Question 13 - While many of Plato’s ideas were utopian and have no practical value today, others represent the abiding truth. (Gettel)
Answer:
Plato has been regarded as the
founder of classical idealism by virtue of his attempts to conceptualize that disorders and crisis of the actual world and presented it to his readers a vision of desirable political and social order. Thus, Plato has been credited with laying the foundation of the philosophical perspectives and issues on which the Western political tradition rests. In this context
Whitehead has commented that ‘the entire European philosophical tradition is nothing but a set of footnotes of Plato’.
In his work ‘Republic’, Plato’s greatest work, he has attempted to established the philosophical tradition of Justice. And in doing so, he set forth his conceptions of an ideal state. His book explored the notion of justice and its realisation within the individual and the state. It sketched a detailed picture of the polity and social institutions with a view of attaining human excellence and perfection. It had an elaborate scheme of education which led
Rousseau to comment that it was hardly a political work but a
finenest treatise on education ever written. It contained a detailed examination of the meaning of good life and outline the means to achieve it. Accepting the Socratic Dicta ‘virtue is knowledge’ and ‘a life unexamined is not worth living’, Plato argued that wrong deeds have their origin in ignorance, where as knowledge leads to right action, happiness and conversion of the soul.
However, Plato’s ideas and theories have been criticized of being utopian because the ideal state was considered to be unrealistic and unrealizable. Critics argue that the philosopher ruler is not natural ruler and governing was pressed upon him in the larger interest of the community.
Leo Strauss considered Republic as the greatest critic of political idealism ever written as it appears to be a satire written with the purpose of demonstrating the limits of what was politically feasible.
While most of Plato’s conception and ideas are considered to be utopian and unrealistic, his other schemes and ideas were based on practical experiences of his space and time. In an attempt to explode the essence of governance, Plato has shown why it is more important for the ruling class to understand the idea of governance. It is because of the ignorance of the ruling class that the problems of corruption arise, which he himself experienced in the Athens of his time. In addition, his work, ‘Republic’, was written in the form of a dialogue, a method of great importance in clarifying questions and establishing truth.
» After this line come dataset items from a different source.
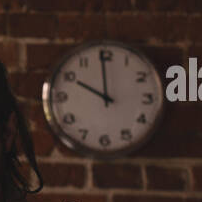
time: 9:59
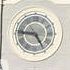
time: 4:46
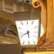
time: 5:41
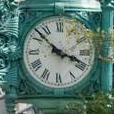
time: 3:52
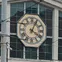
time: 4:04
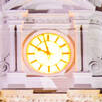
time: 9:57
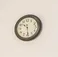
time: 10:29
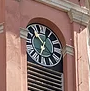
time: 12:52
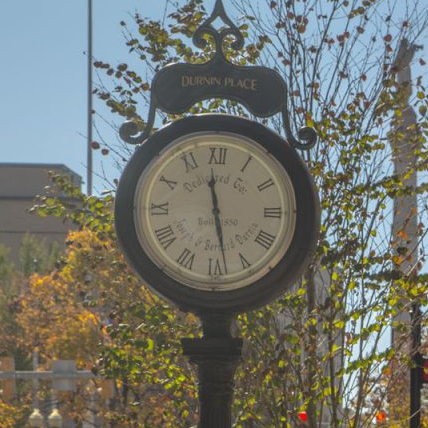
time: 11:28
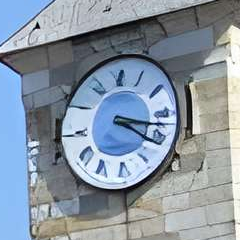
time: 4:17
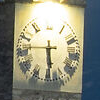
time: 5:46
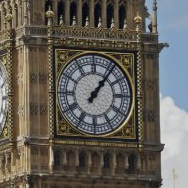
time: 1:06
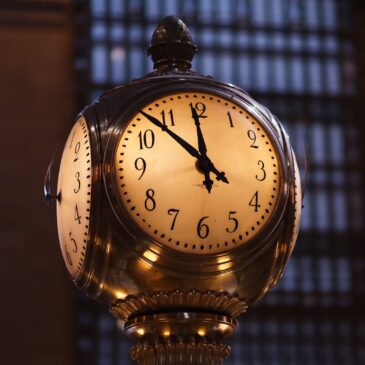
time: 11:52
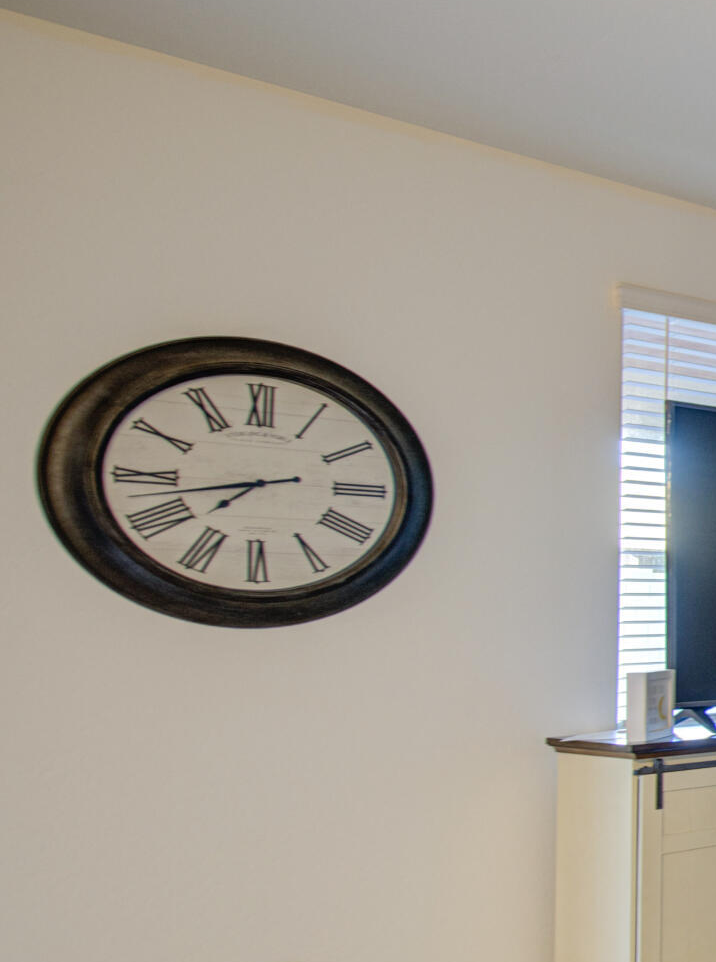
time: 7:42
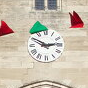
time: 2:50
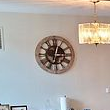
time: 12:33
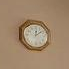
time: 12:09
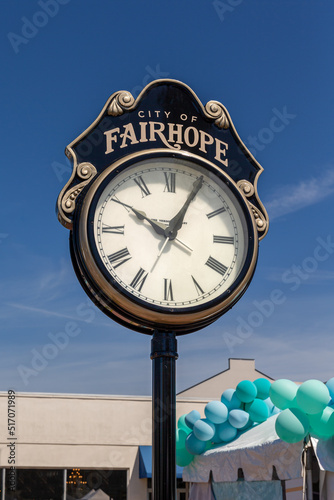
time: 10:04
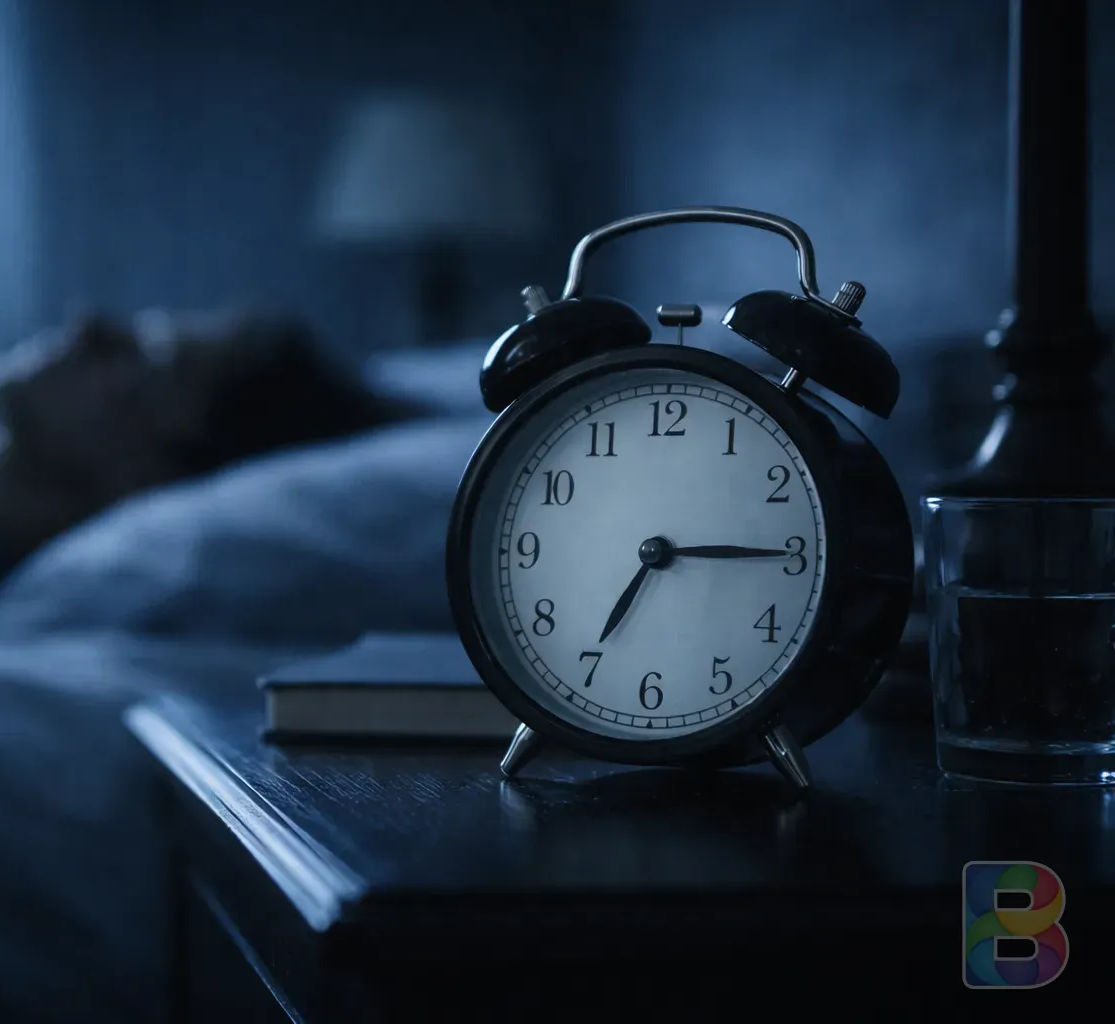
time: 7:14
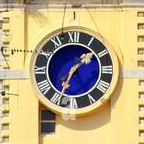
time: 1:34
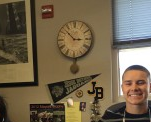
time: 2:52
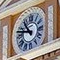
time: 10:47
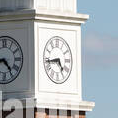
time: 4:43
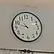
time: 10:48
Plato insisted that temperate attitude towards property was necessary for security and wellbeing of the state. Too much acquisitiveness and love for one’s possessiveness ruined unity and moral goodness of the state. Thus, Plato clearly perceived the disastrous consequences of combining the economic and political power. In this way, Plato was the first to understand the implication of the role that economic factor can play in politics
Therefore, despite being the master of political philosophy and idealism, Plato’s formulation are also based on truth and knowledge. A/Q to
Nettleship, the book Republic may be regarded not only as a philosophical work but as a treatise on social and political reforms.